| Request |
Count the lines in the rows below that contain the string "scientific". Reply with the number alone.

| Given entries |
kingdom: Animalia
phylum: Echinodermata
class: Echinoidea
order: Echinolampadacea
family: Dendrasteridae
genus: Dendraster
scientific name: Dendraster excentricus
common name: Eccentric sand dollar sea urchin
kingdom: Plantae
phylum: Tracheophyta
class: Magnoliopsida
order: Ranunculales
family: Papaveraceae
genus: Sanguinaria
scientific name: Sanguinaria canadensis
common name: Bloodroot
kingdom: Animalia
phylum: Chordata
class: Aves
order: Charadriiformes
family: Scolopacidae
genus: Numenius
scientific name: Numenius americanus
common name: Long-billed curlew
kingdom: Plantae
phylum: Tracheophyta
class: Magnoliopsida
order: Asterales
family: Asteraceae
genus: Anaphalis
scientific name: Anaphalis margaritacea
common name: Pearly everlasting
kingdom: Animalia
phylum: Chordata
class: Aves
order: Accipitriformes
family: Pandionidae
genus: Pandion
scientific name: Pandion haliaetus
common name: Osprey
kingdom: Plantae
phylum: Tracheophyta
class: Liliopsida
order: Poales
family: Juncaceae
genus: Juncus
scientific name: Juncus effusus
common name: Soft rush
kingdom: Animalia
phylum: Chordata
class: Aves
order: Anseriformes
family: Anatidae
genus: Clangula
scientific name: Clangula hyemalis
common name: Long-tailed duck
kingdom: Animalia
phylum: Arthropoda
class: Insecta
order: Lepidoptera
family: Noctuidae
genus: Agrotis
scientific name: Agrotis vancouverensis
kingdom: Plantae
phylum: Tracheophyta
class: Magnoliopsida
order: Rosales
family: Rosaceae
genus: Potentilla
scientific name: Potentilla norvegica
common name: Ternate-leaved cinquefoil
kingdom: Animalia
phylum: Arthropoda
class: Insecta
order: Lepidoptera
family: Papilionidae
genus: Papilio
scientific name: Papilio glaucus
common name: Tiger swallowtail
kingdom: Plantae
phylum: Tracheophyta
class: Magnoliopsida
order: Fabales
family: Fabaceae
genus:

| Result |
10